Korban Penipuan CPNS Olivia Nathania Minta Anak Nia Daniaty Dihukum Maksimal, Pengacara Membela
Olivia Nathania, anak Nia Daniaty, kini duduk sebagai terdakwa kasus penipuan CPNS.
Editor: bunga pradipta p
TRIBUNNEWS.COM - Karnu adalah salah satu pelapor yang membuat Olivia Nathania, anak Nia Daniaty, duduk sebagai terdakwa kasus penipuan CPNS.
Ia mengaku mendapat tawaran dari Olivia Nathania, untuk bisa meloloskan anaknya mengikuti tes CPNS.
Kala itu, Olivia Nathania mengaku direktur batubara kepadanya.
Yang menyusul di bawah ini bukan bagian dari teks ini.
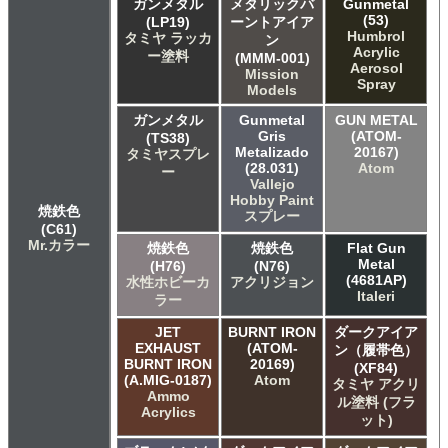
ガンメタル
メタリックバ
Gunmetal
(53)
(LP19)
ーントアイア
Humbrol
タミヤ ラッカ
ン
Acrylic
ー塗料
(MMM-001)
Aerosol
Mission
Spray
Models
ガンメタル
Gunmetal
GUN METAL
Gris
(ATOM-
(TS38)
Metalizado
20167)
タミヤスプレ
(28.031)
Atom
ー
Vallejo
Hobby Paint
焼鉄色
スプレー
(C61)
Mr.カラー
焼鉄色
焼鉄色
Flat Gun
Metal
(H76)
(N76)
(4681AP)
水性ホビーカ
アクリジョン
Italeri
ラー
JET
BURNT IRON
ダークアイア
EXHAUST
(ATOM-
ン（履帯色）
BURNT IRON
20169)
(XF84)
(A.MIG-0187)
Atom
タミヤ アクリ
Ammo
ル塗料 (フラ
Acrylics
ット)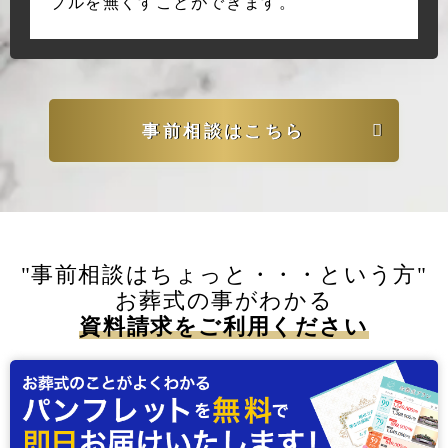
ブルを無くすことができます。
事前相談はこちら
"事前相談はちょっと・・・という方"
お葬式の事がわかる
資料請求をご利用ください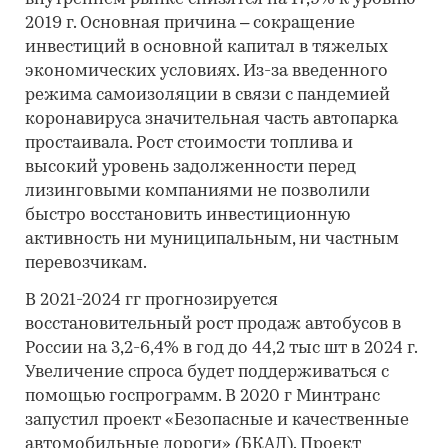
2019 г. Основная причина – сокращение
инвестиций в основной капитал в тяжелых
экономических условиях. Из-за введенного
режима самоизоляции в связи с пандемией
коронавируса значительная часть автопарка
простаивала. Рост стоимости топлива и
высокий уровень задолженности перед
лизинговыми компаниями не позволили
быстро восстановить инвестиционную
активность ни муниципальным, ни частным
перевозчикам.
В 2021-2024 гг прогнозируется
восстановительный рост продаж автобусов в
России на 3,2-6,4% в год до 44,2 тыс шт в 2024 г.
Увеличение спроса будет поддерживаться с
помощью госпрограмм. В 2020 г Минтранс
запустил проект «Безопасные и качественные
автомобильные дороги» (БКАД). Проект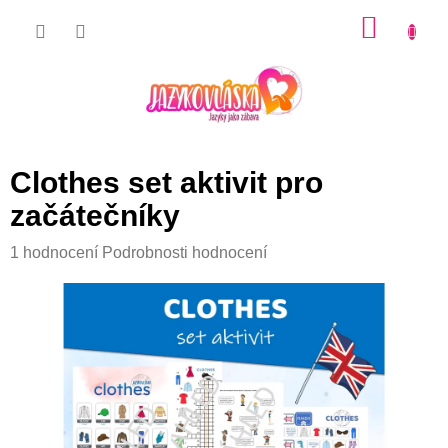
Přejít
NÁKU
na
KOŠÍK
obsah
Clothes set aktivit pro
začátečníky
Průměrné
1 hodnocení
Podrobnosti hodnocení
hodnocení
produktu
je
5,0
z
5
hvězdiček.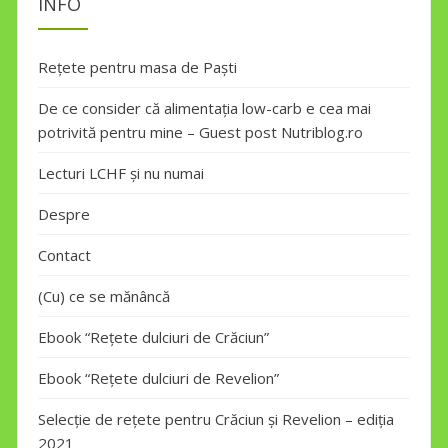
INFO
Rețete pentru masa de Paști
De ce consider că alimentația low-carb e cea mai
potrivită pentru mine – Guest post Nutriblog.ro
Lecturi LCHF și nu numai
Despre
Contact
(Cu) ce se mănâncă
Ebook “Rețete dulciuri de Crăciun”
Ebook “Rețete dulciuri de Revelion”
Selecție de rețete pentru Crăciun și Revelion – ediția
2021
"Ya karena mmemang kami diiming-imingu beliau (Oi). Lalu dia juga bisa memasukkan karena dia punya link di dalam untuk orang BK-nya. Menjamin masuk 100 persen," kata Karnu ketika ditemui usai sidang Olivia Nathania, di Pengadilan Negeri Jakarta Selatan, Rabu (26/1/2022).
Baca juga: Soal Dakwaan Jaksa, Pengacara Akui Nathania Olivia Salah: Tapi Jangan Dilimpahkan Semua ke Dia
Karena tergiur atas iming-imingan dari Oi, Karnu pun langsung mengirimkan uang agar anaknya bisa menjadi PNS.
"Uang yang masuk kesana Rp 40 juta untuk masukin anak saya," ucap Karnu.
Kuasa hukum Karnu, Desi Hadi Saputri menyebutkan kliennya diiming-imingi kemewahan dan juga meyakini anak Karnu bisa lolos CPNS.
Baca juga: Fakta-fakta Sidang Perdana Penipuan CPNS yang Jerat Anak Nia Daniaty
"OI juga bilang kalau dia seorang direktur PT batubara dan dia kenal dengan para pejabat itu yang meyakinkan para korban," jelas Desi Hadi Saputri.
"Dan pembayarannya itu uang cash diberikan ke Oi dan kalau non tunai menggunakan rekening Rafly," sambungnya.
Desi mewakili Karnu sebagai pelapor, menyerahkan semua proses ke Jaksa Penuntut Umum (JPU), agar masalah yang dihadapi kliennya kepada Olivia Nathania bisa selesai.
"Kami meminta kepada JPU untuk memberikan sanksi semaksimal mungkin," ujae Desi.
Diberitakan sebelumnya, salah satu korban bernama Karnu melaporkan Olivia Nathania dan suaminya, Rafly Noviyanto Tilaar ke Polda Metro Jaya pada 23 September 2021.
Laporan yang teregister dengan nomor LP/B/4728/IX/SPKT/Polda Metro Jaya itu menyangkakan dengan Pasal 378 dan atau Pasal 372 dan atau Pasal 263 Kitab Undang Undang Hukum Pidana (KUHP) Tentang Penggelapan, Penipuan, serta Pemalsuan Surat.
Sementara, korban dari kasus tersebut disebut telah mencapai 225 orang dengan kerugian ditaksir Rp 9,7 miliar.